# Exercise aim:
Apart from the images, the entire listing below must be restated word for word.

# Exercise data:

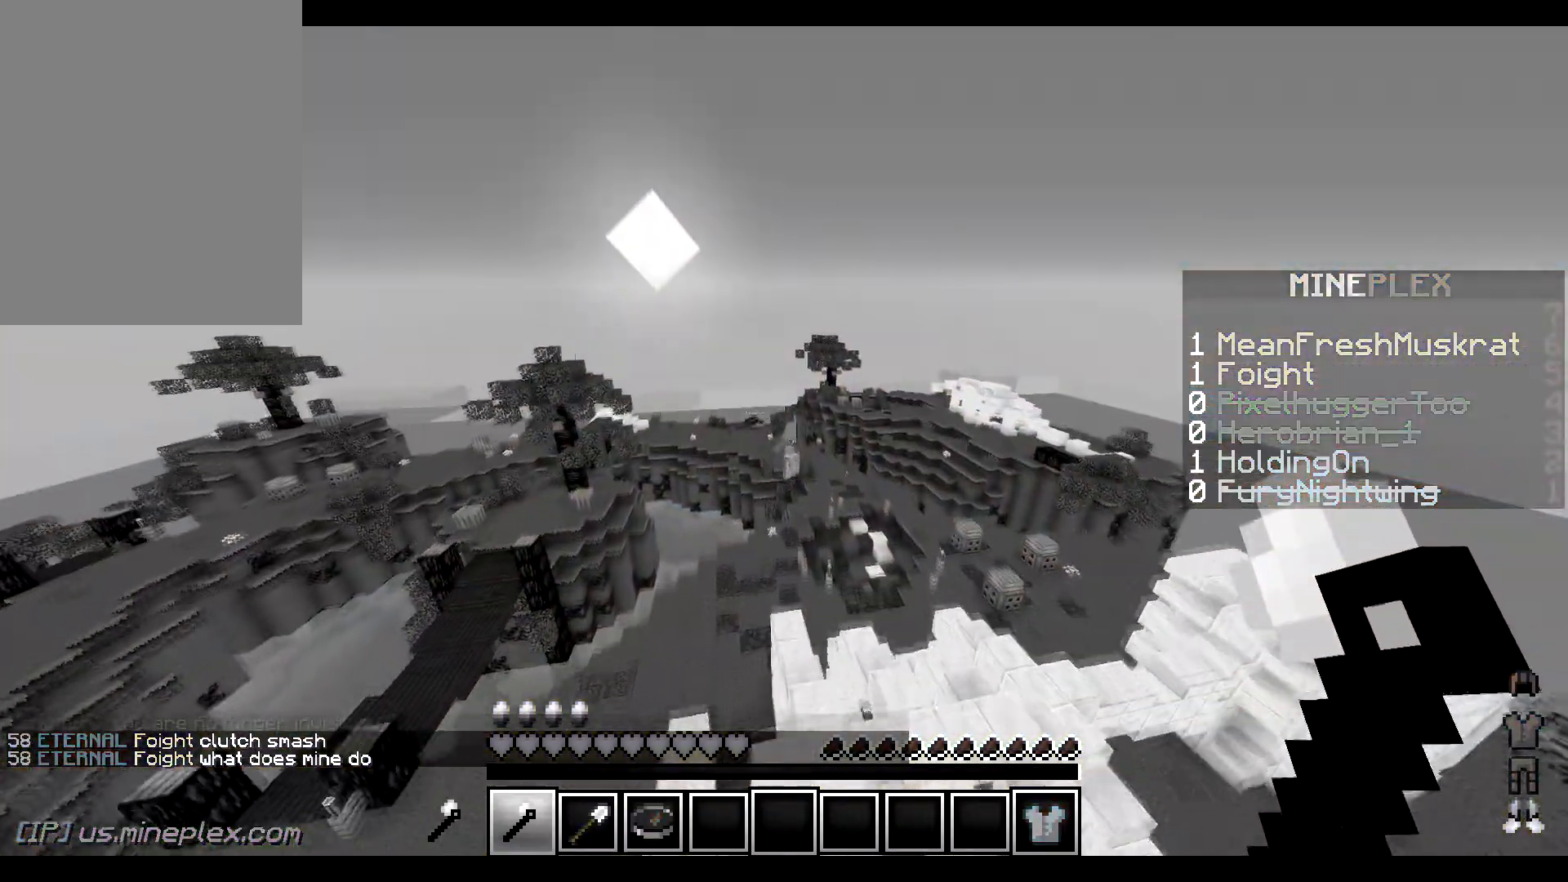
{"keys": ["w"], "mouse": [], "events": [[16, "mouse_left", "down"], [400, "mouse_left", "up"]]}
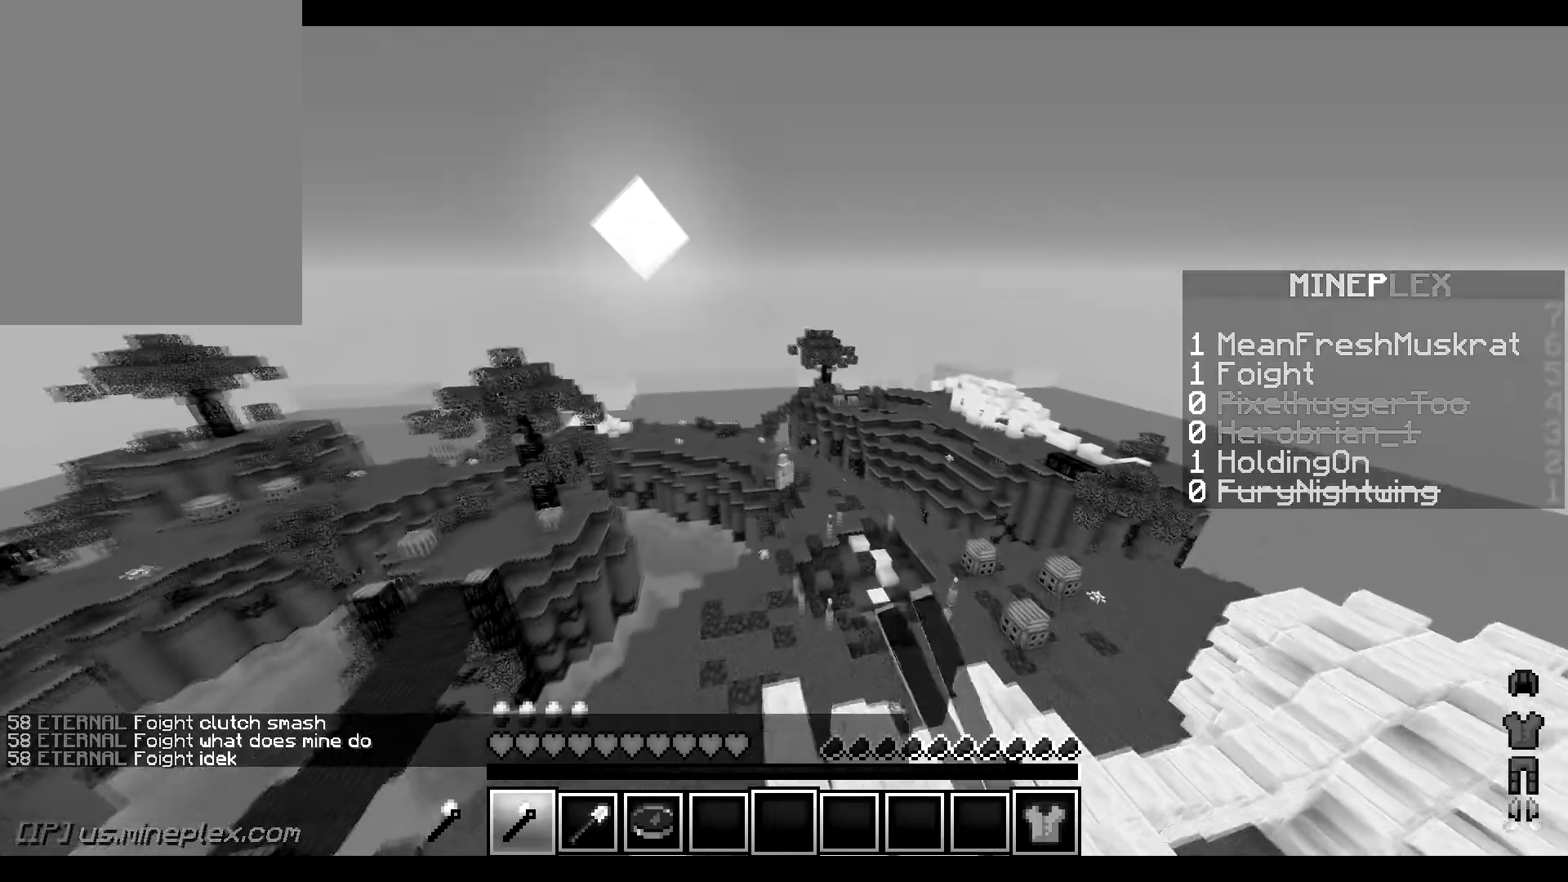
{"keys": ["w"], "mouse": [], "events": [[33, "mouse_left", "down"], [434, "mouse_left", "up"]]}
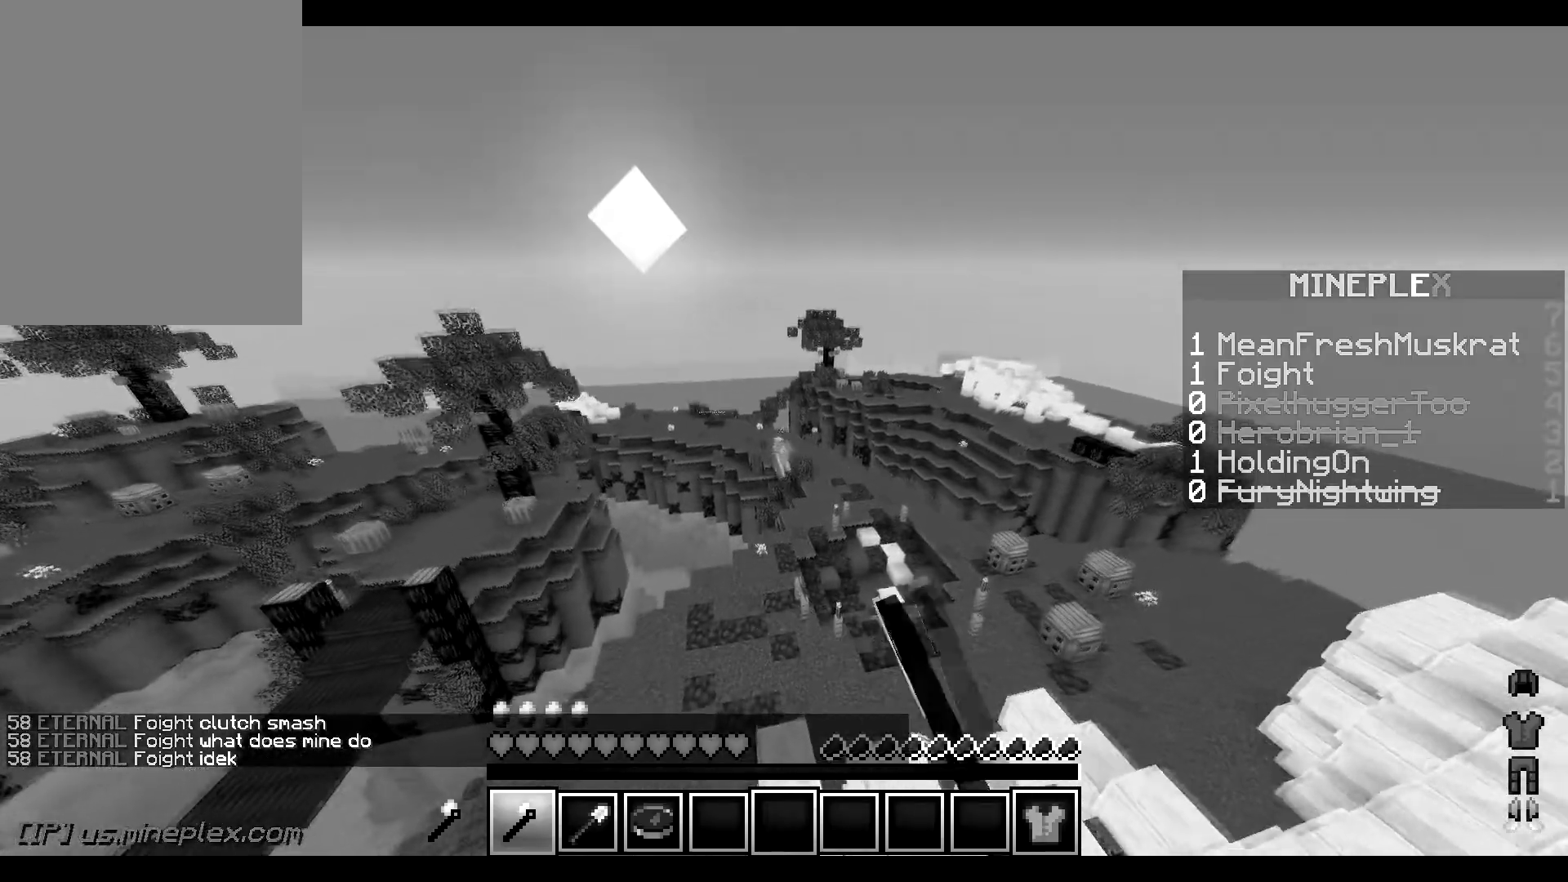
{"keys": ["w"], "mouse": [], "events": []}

# Output:
{"keys": ["w"], "mouse": [], "events": [[16, "mouse_left", "down"], [400, "mouse_left", "up"]]}
{"keys": ["w"], "mouse": [], "events": [[33, "mouse_left", "down"], [434, "mouse_left", "up"]]}
{"keys": ["w"], "mouse": [], "events": []}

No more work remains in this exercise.